* _ASSIGNED TASK_:
Copy exactly the lines of the records below, and only those lines, beginning with the line that contains "tre directement" and ending with the line that contains "ons de carbone".

* _INFORMATION PROVIDED_:
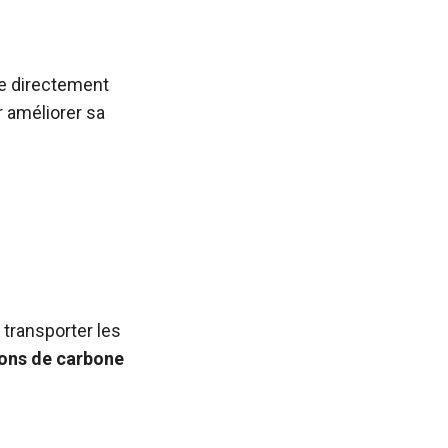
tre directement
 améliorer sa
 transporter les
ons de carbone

* * *

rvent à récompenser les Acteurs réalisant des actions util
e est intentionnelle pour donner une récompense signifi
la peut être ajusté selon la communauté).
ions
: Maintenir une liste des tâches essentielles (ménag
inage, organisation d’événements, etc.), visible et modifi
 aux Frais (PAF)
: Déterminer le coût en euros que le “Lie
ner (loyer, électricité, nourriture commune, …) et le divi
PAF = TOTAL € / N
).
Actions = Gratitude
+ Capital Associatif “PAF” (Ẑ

--

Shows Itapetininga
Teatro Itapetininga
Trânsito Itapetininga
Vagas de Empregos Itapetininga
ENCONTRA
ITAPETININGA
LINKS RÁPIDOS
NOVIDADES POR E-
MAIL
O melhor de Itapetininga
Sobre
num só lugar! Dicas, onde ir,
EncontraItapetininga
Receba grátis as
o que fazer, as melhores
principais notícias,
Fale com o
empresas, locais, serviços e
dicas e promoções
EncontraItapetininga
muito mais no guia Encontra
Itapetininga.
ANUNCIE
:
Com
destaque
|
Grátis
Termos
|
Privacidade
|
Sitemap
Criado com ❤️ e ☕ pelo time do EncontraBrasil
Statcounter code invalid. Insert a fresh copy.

* _EXERCISE OUTPUT_:
tre directement
 améliorer sa
 transporter les
ons de carbone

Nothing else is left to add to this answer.